By 2030, there will be a $1.3 Tn market for digital financing in India. The digital lending market size is set to grow from $270 Bn in 2022 at a CAGR of 22% between 2022 and 2030, as per the latest report ‘State Of Indian Fintech Ecosystem Q3 2022. InFocus: Neobanks’.
In essence, the decade will see a nearly 5-fold expansion in the total market for digital lending, supported by a number of favourable socioeconomic conditions.
According to a data study, the Indian fintech business will be 60% made up of digital financing by 2030. The expansion of digital lending will be fueled by factors including the spread of formal finance, rising per capita income, and increased internet use, among others.
In addition, the fintech industry is anticipated to have rapid expansion over the next ten years. In terms of the number of soonicorns, it is anticipated to overtake important industries like enterprise tech, edtech, and consumer services.
There are now 33 soonicorns in the fintech industry as a whole, 39% of which are in the digital lending sector. Two other unicorns in the digital lending space are Yubi (formerly CredAvenue) and Oxyzo.
Funding Trends for Digital Lending in India
Amount of funding and total deals: Between 2014 and Q2 2022, the fintech ecosystem as a whole received $6.49 Bn in funding across 447 deals.
Fintech Funding in Q2: With $902 Mn in funding secured across 28 agreements, the digital lending sector recorded the greatest money inflow in Q2 2022 (April–June). It was responsible for 33% of the funding agreements during the quarter and 50.6% of the fintech sector's funding intake.
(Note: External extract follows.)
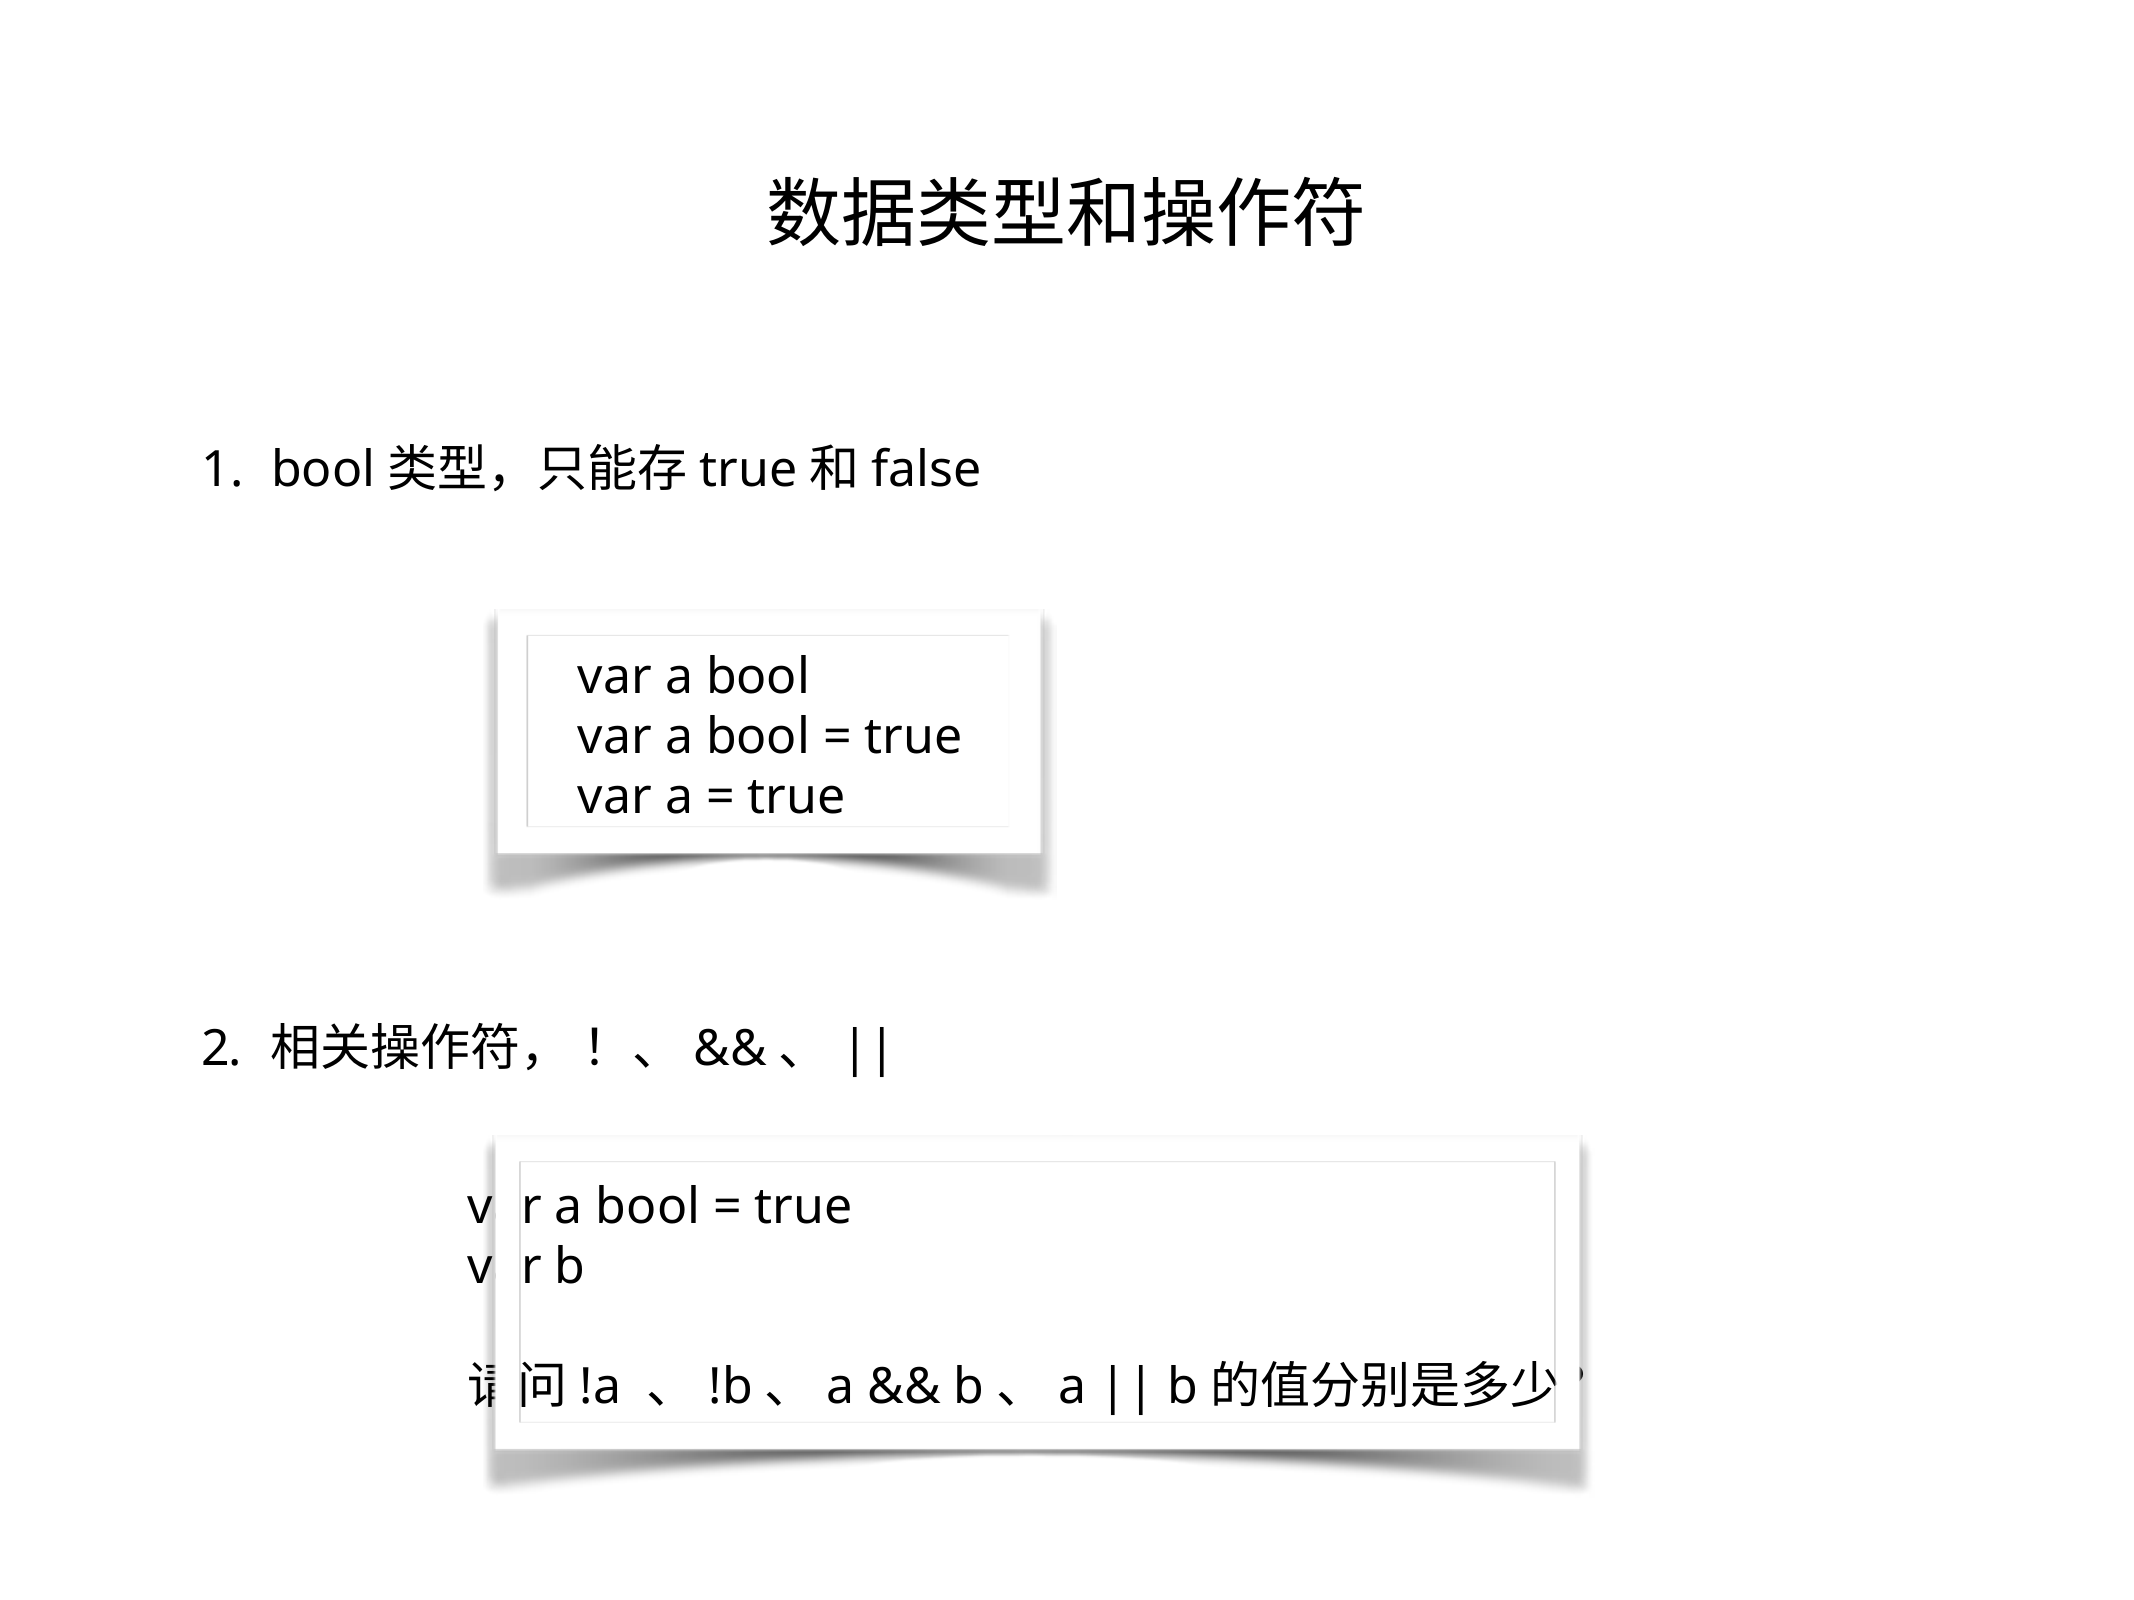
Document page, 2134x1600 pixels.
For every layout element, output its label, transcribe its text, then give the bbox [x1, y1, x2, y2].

text_box 相关操作符， ！、&&、|| [192, 1007, 905, 1085]
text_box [483, 609, 1057, 904]
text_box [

Deal Spread Reaches Minimal Levels: Digital lending businesses secured $340 million across five deals, accounting for half of the top 10 fintech fundraising deals in Q2 2022. Through just 17% of the agreements, the firms in digital lending were able to raise more than a third of the overall capital.
Digital Lending's Future
The biggest opportunity in India's fintech ecosystem exists in digital lending due to the country's poor formal finance penetration. According to the RBI, the country's credit card penetration rate is at just 5.5%. However, there has never been a greater need for credit in the nation.
The decision to link UPI and credit cards is also anticipated to improve the allure of owning a credit card, which could increase its use in the nation.
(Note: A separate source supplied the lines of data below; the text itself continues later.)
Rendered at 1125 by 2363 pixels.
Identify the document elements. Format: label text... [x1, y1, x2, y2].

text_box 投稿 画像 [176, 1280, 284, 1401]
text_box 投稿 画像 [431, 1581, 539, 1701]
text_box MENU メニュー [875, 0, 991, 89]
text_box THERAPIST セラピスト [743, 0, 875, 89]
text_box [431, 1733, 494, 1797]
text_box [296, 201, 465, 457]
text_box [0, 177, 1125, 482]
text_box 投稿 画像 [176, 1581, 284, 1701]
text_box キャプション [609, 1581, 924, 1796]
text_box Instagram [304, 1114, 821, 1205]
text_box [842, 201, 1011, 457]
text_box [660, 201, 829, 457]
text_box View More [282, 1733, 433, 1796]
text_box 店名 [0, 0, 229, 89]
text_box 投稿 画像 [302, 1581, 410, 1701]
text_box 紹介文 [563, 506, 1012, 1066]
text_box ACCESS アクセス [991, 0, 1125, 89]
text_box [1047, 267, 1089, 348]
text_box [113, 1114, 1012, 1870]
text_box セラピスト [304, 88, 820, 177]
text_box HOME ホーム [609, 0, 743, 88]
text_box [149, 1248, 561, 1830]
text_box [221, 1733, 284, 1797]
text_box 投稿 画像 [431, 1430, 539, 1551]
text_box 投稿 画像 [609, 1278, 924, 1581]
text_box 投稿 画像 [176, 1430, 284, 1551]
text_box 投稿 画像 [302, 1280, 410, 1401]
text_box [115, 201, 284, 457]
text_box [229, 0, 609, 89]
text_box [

New technologies are also being used by digital lenders to digitise and streamline the entire procedure. Vinay Bansal, the founder and CEO of Inflection Point Ventures, claims that “Lending concepts have become more sophisticated as a result of technological advancements and changing customer requirements.”
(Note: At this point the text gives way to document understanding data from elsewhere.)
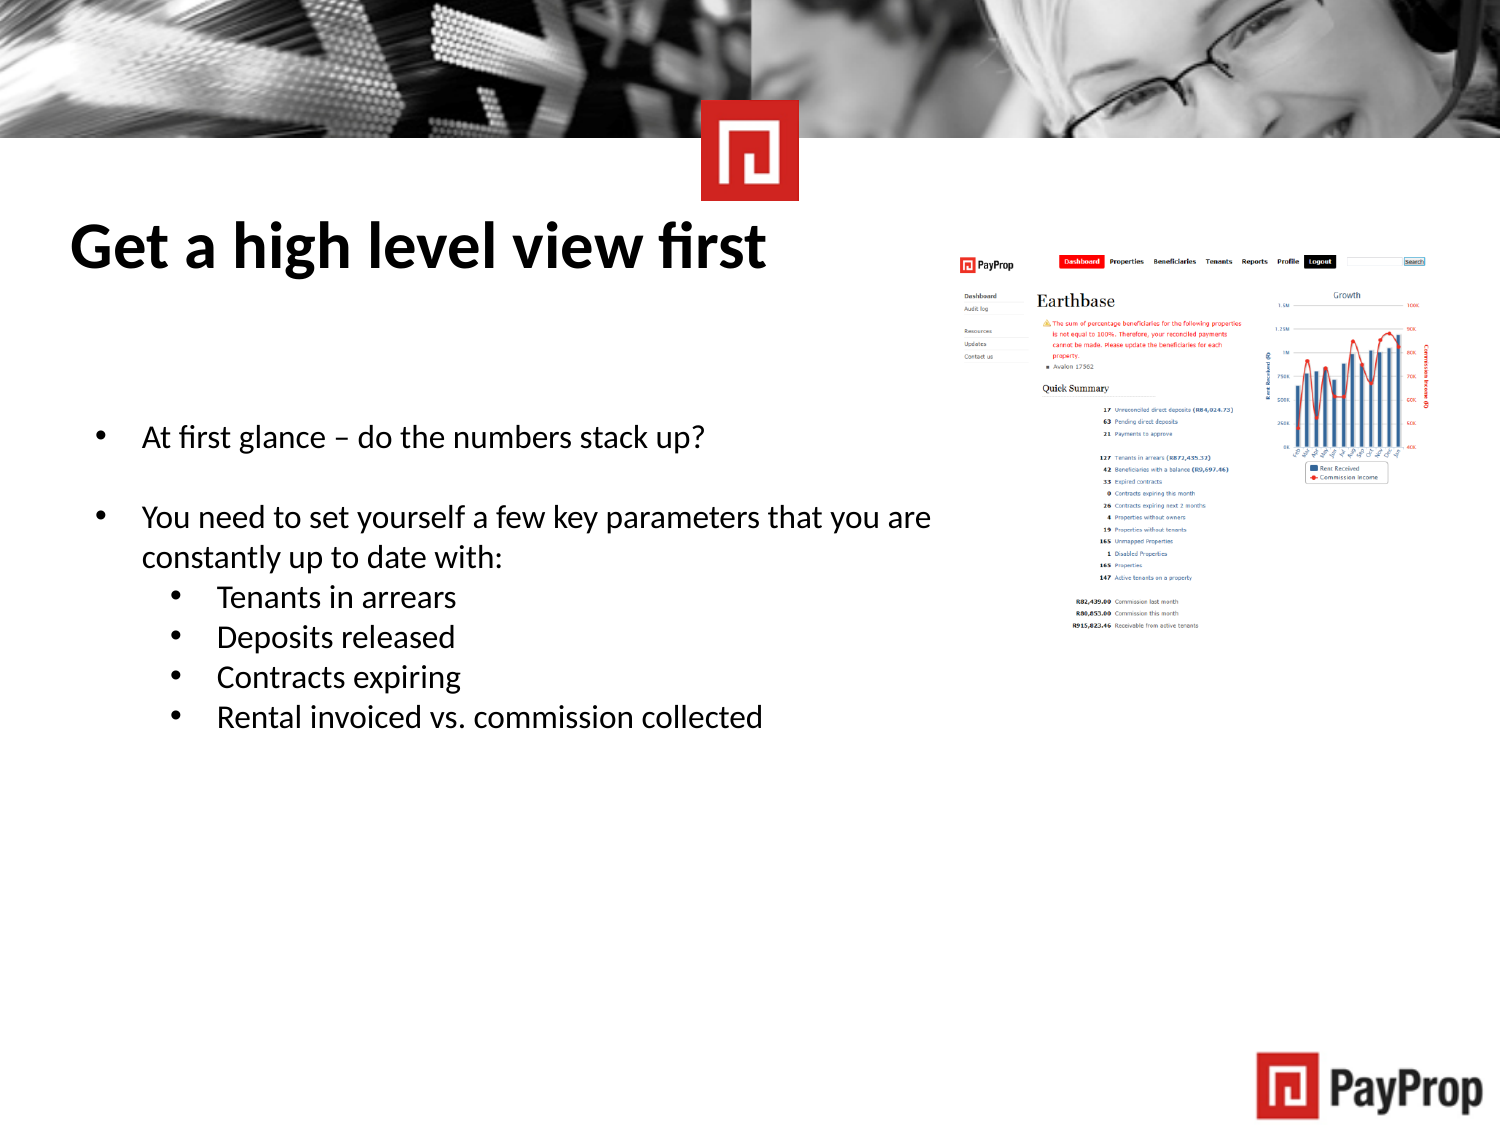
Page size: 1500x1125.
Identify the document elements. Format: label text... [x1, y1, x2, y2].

picture [939, 255, 1459, 634]
text_box Get a high level view first [56, 194, 784, 290]
text_box At first glance – do the numbers stack up? You need to set yourself a few key parameters that you are constantly up to date with: Tenants in arrears Deposits released Contracts expiring Rental invoiced vs. commission collected [80, 408, 1037, 783]
picture [1254, 1049, 1500, 1125]
picture [0, 0, 1500, 201]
Peer-to-peer (P2P) lending, which matches borrowers with potential lenders with little to no intervention from a financial institution, is one of the advances in digital lending, according to Bansal.
He continued by saying that P2P fundraising is a popular option for investors because of the low interest rates and simple funding process.
The Account Aggregator (AA) mechanism, which the government has recently introduced, is also intended to simplify processes for NBFCs and fintechs.
The Account Aggregator (AA) mechanism, which the government has recently introduced, is also intended to simplify processes for NBFCs and fintechs. Nandan Nilekani, chairman of Infosys, recently echoed the same sentiment when he remarked, "When the AA system is applied to credit and lending, it will make lending as simple as making a payment."
There is without a doubt enough demand to quickly reach scale, even though maximising the promise of digital lending would require navigating the constantly shifting regulatory landscape.
“Digital lending will only continue to grow in the coming years as fintech revolutionises industries,” Bansal said. “Digital lending startups are taking advantage of opportunities to expand their activities, and have a better reach to types of clients, both, in terms of funding and product offered,” he added.